We plan to produce a typology of medieval ceramics in the area and compare it with material recovered from other Ethiopian sites. Human remains found at each of the sites associated with King Yǝkunno Amlak will be compared with the skeletonised and mummified remains at the Zagwe site of Yǝmrǝḥannä Krǝstos.
Although we are focusing on the Christian medieval period in the area, it cannot be understood without reference to what existed there before. We therefore take a holistic approach and investigate all evidence, historical and prehistoric, that may help in modelling the period in which we are primarily interested. All levels and periods of occupation are taken into consideration and accurately recorded and interpreted, not only to provide contextual material for our own analyses but also to inform future archaeological work.
An initial reconnaissance trip for the project involved fieldwalking, surface collecting and carefully documenting a number of sites. An important element was engaging with the local communities to gain their support for the project, which was also approved by the Authority for Research and Conservation of Cultural Heritage (ARCCH) and the Patriarchate of the Ethiopian Orthodox Tewahedo Church in Addis Ababa
As the project director was unable to travel for health reasons, two Ethiopian team members, Habtamu Tesfaye and Abebe Mengistu, carried out further preliminary surveys at sites not visited in 2009, thus helping to define the scope of the project.

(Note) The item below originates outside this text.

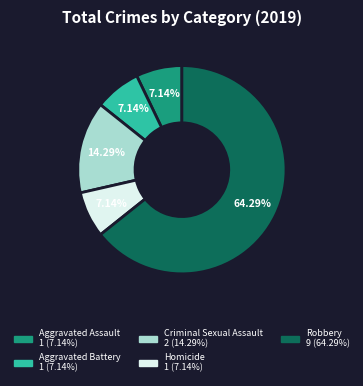

What is the ratio of the value at Robbery to the value at Aggravated Assault?

9.0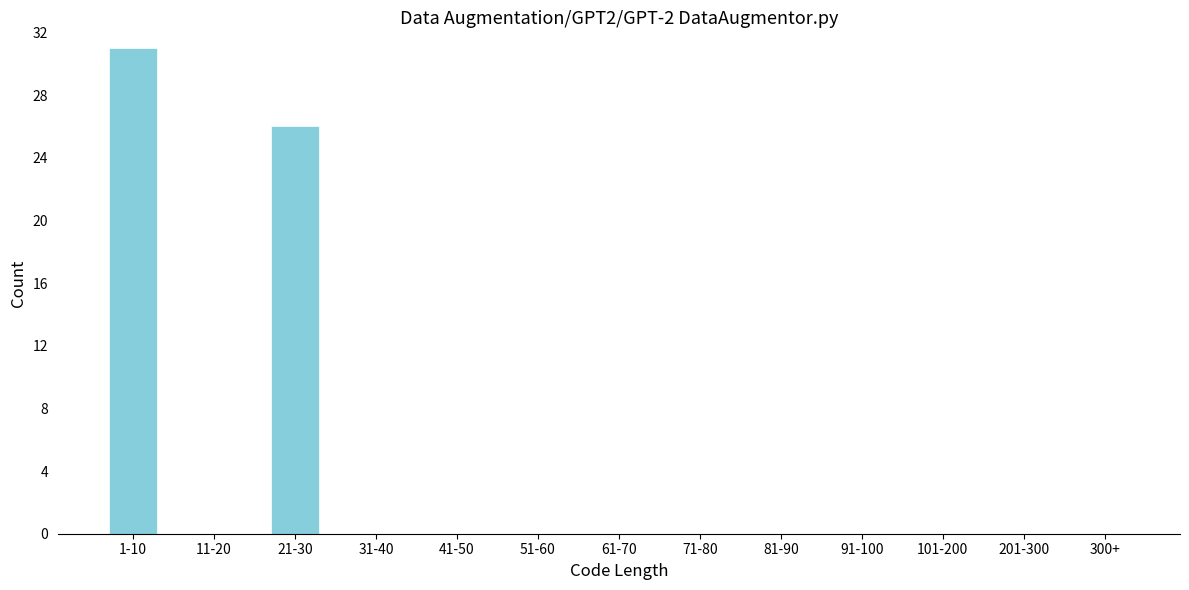

Reading left to right, extract all data points from this chart.

1-10=31	11-20=0	21-30=26	31-40=0	41-50=0	51-60=0	61-70=0	71-80=0	81-90=0	91-100=0	101-200=0	201-300=0	300+=0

Sustained and intensive archaeological work at Gännätä Maryam was begun in April–May 2012 by Brian Clark for his PhD research. His aim was to investigate whether a kätäma (medieval royal campsite) might have existed there.
In March–April the project team conducted survey work at Gännätä Maryam and Wašša Mika’el, including the supposed palace of Yǝkunno Amlak’s grandfather and the prison mountain. Brian continued his fieldwork, but it became apparent that erosion and long-term ploughing had destroyed any stratigraphy. As a result, Brian successfully converted his study into an in-depth environmental analysis of the area.

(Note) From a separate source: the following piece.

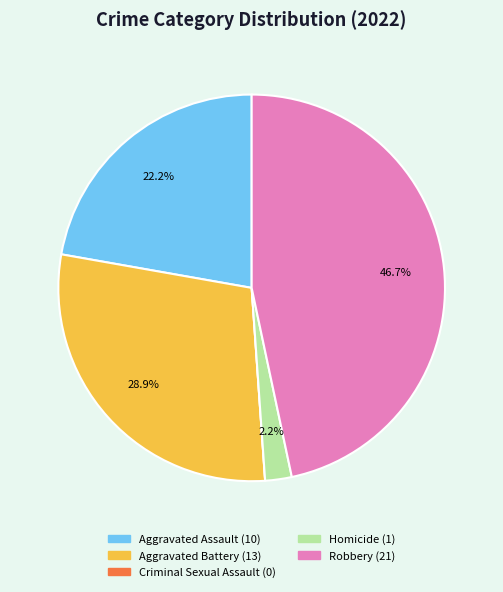

How much of the chart is everything except Aggravated Assault?

77.8%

The team was also authorised to undertake a limited rescue excavation outside Gännätä Maryam church, where excavation for an access path had cut into part of a previously unknown burial ground. Only three test pits were excavated due to time constraints. The skeletal material discovered was recorded, lifted and stored at the Cultural Centre in Lalibela.

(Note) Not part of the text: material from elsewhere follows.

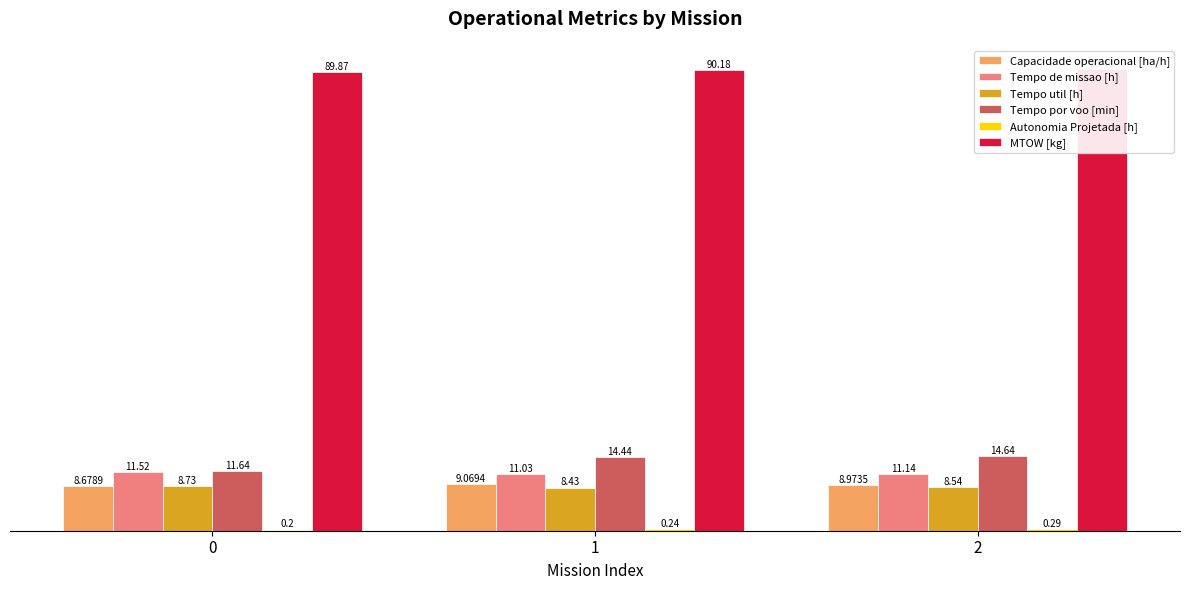

What is the smallest value displayed?

0.2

In November we returned with osteologist Katie Tucker to process the skeletal material recovered in April and to examine the bone assemblage at Yǝmrǝḥannä Krǝstos.
In November, a systematic survey of the outer compound at Gännätä Maryam revealed the extent of the cemetery discovered in 2013, and several graves were fully excavated, including one from a rock-cut niche. Further non-invasive work was also conducted at Wašša Mika’el, where we also continued our discussions with the local community.
Team members made two trips to Lalibela to work on the project material (human remains, grave fill, ceramics and other small finds) deposited at the Lalibela Cultural Centre.
Excavations resumed at Gännätä Maryam in April, this time in the inner church compound where the priests believed the burials would be older. The compound was thoroughly surveyed but excavation had barely begun when opposition from a local community member meant we had to back-fill and postpone our planned work.
The translation of the gädl (‘life’) of King Yǝkunno Amlak from Gǝ‘ǝz into modern Amharic, funded by the project, was finally printed and published. The initial print run of 1000 copies was donated to the Gännätä Maryam church community for sale to pilgrims and other visitors.
After lengthy negotiations over the previous two years, the team was warmly welcomed back to Gännätä Maryam in January to be presented with copies of the gädl and to plan the next stage of the project there in May. Unfortunately, the coronavirus pandemic prevented any further international travel this year.
As there was no fieldwork in May, the team instead produced a video presentation of our work that was showcased online in the DigNation Festival, organised by DigVentures, on 13 June 2020 (see link on the Home page).
The restrictions caused by the pandemic led us to rethink our fieldwork model. Instead of waiting until such time as the team members based in Europe could travel to Ethiopia again, we asked Ethiopian team members – with the ARCCH’s permission – to conduct survey work in the field by themselves, while the project director and the rest of the team kept in daily contact with them by email, messaging and telephone to offer guidance, advice and instruction where necessary. In this way, the team very successfully surveyed areas around Wašša Mika’el (in Gazo wäräda) and Wägädät Qirqos (Wadla wäräda), beginning in October 2020.